Wednesday, March 24, 2010

Wee, sleekit, cowrin, tim'rous beastie

I see our resident mice have invaded the toaster, and one shot out from the open bread bin the other morning, leaping like a sky-diver from the bench to the ground below, and doing the most amazing twist to land on its feet. I feel if we don't do something, we'll end up like my friend Sandra's house where two mice were observed wrestling a Tux dog biscuit down the side of the dishwasher. The critical thing being that no-one in this animal-loving, vegetarian household reacted in the way you'd expect - no shrieking, no traps, no brooms to chase it away.

Bingo the dog lifted an eyebrow and went back to sleep, and one of the children checked his bowl to see there was enough left for him.
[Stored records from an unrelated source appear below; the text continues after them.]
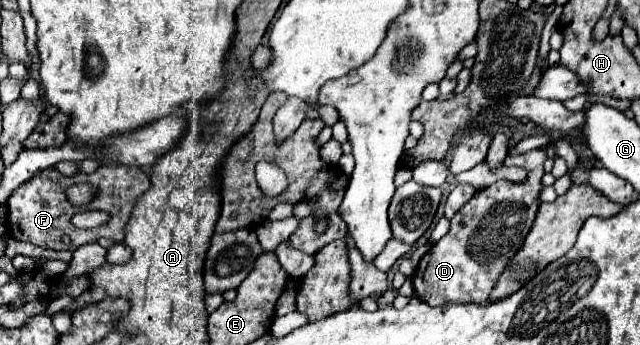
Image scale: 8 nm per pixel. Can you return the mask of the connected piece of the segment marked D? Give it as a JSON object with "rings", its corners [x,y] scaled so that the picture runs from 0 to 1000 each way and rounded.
{"rings":[[[833,432],[814,449],[795,449],[789,472],[823,490],[827,519],[820,530],[777,525],[758,548],[748,548],[730,588],[730,600],[723,600],[723,612],[717,612],[717,623],[705,635],[702,675],[661,739],[661,762],[655,757],[655,774],[645,803],[648,849],[664,878],[692,884],[702,872],[705,878],[761,872],[786,774],[817,710],[817,693],[836,641],[842,600],[839,565],[848,548],[845,507],[852,461],[855,461],[852,432]]]}

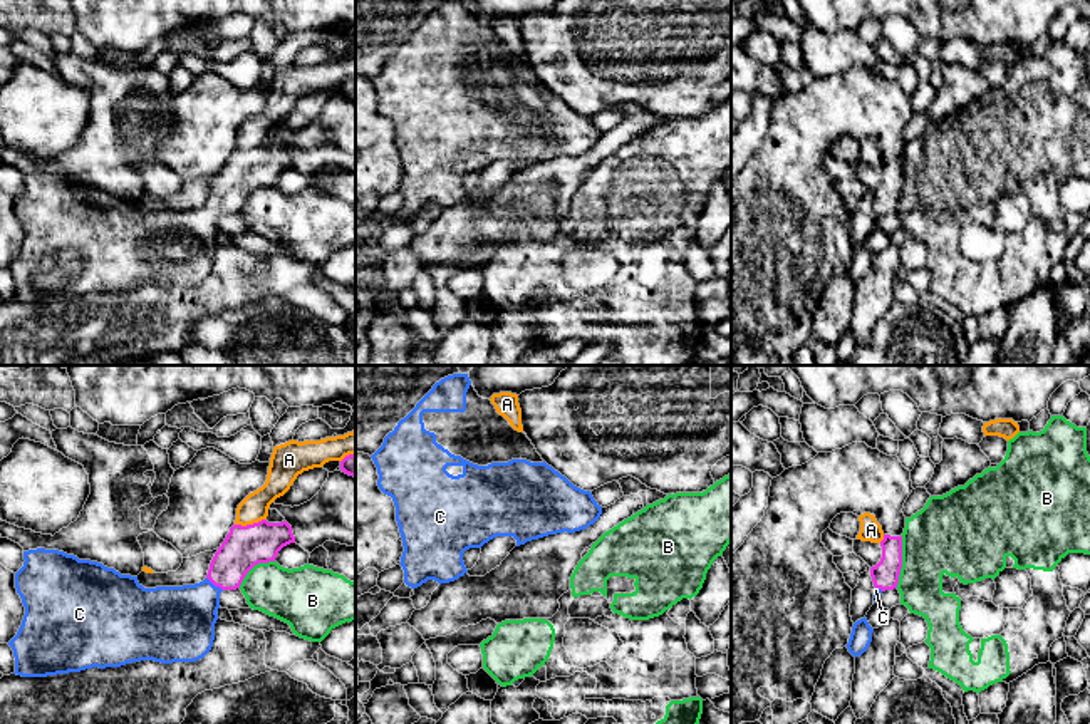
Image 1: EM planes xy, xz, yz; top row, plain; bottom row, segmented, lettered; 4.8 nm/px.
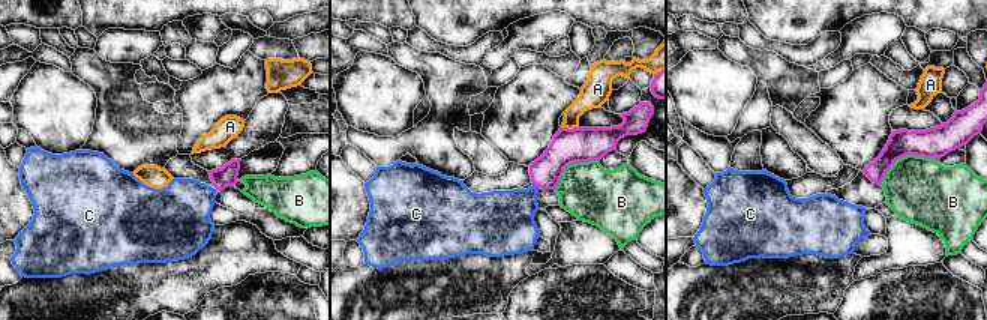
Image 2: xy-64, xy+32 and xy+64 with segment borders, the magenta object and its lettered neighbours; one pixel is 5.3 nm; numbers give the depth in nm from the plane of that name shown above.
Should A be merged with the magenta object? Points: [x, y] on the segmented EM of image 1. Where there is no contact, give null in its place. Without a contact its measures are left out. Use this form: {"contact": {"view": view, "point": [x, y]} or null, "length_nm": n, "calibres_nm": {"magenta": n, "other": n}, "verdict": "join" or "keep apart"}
{"contact": {"view": "xy", "point": [250, 525]}, "length_nm": 160, "calibres_nm": {"magenta": 200, "other": 140}, "verdict": "keep apart"}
So what to do? It's a fine balancing act between being kind to timorous animals and being infested by Disney-type rodents with muscles and no fear. I hate the snap of the trap in the night, and perhaps a squeal, or worse, the sound of the panicked knocking on the ground as the mouse tries to free itself. Last time I used a trap - two years ago? - I was woken by the *snap* and then kept awake by the deep silence. In the morning, I found the trap empty.  My son explained two days later that 'it was okay', he'd released the mouse because it wasn't dead.
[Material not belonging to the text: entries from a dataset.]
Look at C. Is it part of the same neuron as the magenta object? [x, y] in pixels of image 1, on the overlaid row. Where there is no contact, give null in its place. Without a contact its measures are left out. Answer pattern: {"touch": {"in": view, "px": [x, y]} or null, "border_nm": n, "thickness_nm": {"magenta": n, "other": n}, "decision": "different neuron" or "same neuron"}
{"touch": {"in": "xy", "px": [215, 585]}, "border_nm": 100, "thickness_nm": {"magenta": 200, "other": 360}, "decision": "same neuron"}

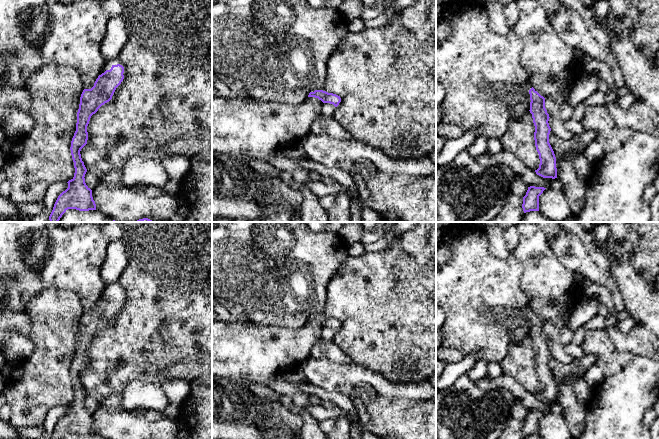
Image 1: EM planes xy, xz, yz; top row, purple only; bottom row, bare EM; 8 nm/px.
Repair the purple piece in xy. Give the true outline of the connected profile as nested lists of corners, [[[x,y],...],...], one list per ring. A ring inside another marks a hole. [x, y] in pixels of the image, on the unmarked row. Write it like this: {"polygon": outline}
{"polygon": [[[118,281],[105,285],[104,291],[106,295],[98,300],[94,310],[91,313],[84,313],[81,318],[76,355],[70,371],[75,392],[74,401],[67,406],[68,412],[58,420],[50,439],[63,439],[68,433],[96,434],[92,414],[85,407],[87,393],[80,375],[87,368],[87,350],[91,340],[112,323],[126,298],[124,289]]]}

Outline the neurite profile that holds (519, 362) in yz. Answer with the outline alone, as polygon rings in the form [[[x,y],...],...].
[[[526,336],[523,341],[509,344],[508,353],[500,361],[502,372],[512,376],[526,391],[537,394],[540,383],[534,364],[535,350],[532,338]]]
Which leads me to this lovely reading of Robbie Burns' To A Mouse. I'd forgotten the way this poem moves from the little mouse disturbed in a field through to the way the best laid plans of mice and men often go awry ....  It is marvellous for its tenderness for all that is mortal, all the struggles, all that feels pain and fear, and it isn't lofty or grand at all, just a man musing in a field, with a frightened mouse, displaying - in his feeling for this creature - his humanity and his own (greater?) fear of mortality. A downer ending, though, not your carpe diem sort of poem.

Still, I get the feeling I'd better just keep on closing the bread bin and put a cover over the toaster. Not even sure where the trap is anyway.



The best laid schemes o' mice an' men
Gang aft agley,
An' lea'e us nought but grief an' pain,
For promis'd joy!

Still thou are blest, compared wi' me!
The present only toucheth thee:
But och! I backward cast my e'e,
On prospects drear!
An' forward, tho' I canna see,
I guess an' fear!

5 comments:

Fifi Colston said...

I love the image of the mice with dog biscuit, I immediately want to draw them! Our cat does a better job of bringing them in than chasing them out but they are usually half a mouse by the time we find them (the last one between the couch cushions. Eurk..
Always loved the Burns ode;I hope you are less invaded soon!

Gondal-girl said...

I am typing this while standing on - top of desk - am impressed of your rodent tolerance - they scare the pants off me - so small, so many - saw a plague of them once, horrifying

Keri h said...

Mice schmice- rats invading are where you have problems. (Rats are intelligent - mice aint.)

Get some Ridkill- worries soon over.

The mouse Burns was talking about was a dormouse - which dont occur in ANZ.

FFS get the the correct being before reefing on about it-Mary, I like your work but this was just -whacko-

Mary McCallum said...

Hmm. A plague of mice now that's something else. I'd probably get the Ridkill out then, GG. Or get a cat (thanks Fifi). We've had bush rats in the walls of the house, Keri, and 'lived' with them despite the rustlings, content that they were contained. Until my brother-in-law came to stay, and reading in the living room late one night, watched a rat saunter in and eye him up. After that, we got the rat catcher in. Thanks for the heads up on the dormouse, Keri, but the poem still stands I think as a paean to a small frightened creature and its mortality, and our role in that as humans, and our own fear and our own mortality....

NZBookgirl said...

A mouse was found electrocuted and slightly cooked in our toaster - after my husband had eaten his breakfast (tea and toast) and left for work. I wondered what the strange smell in the kitchen was.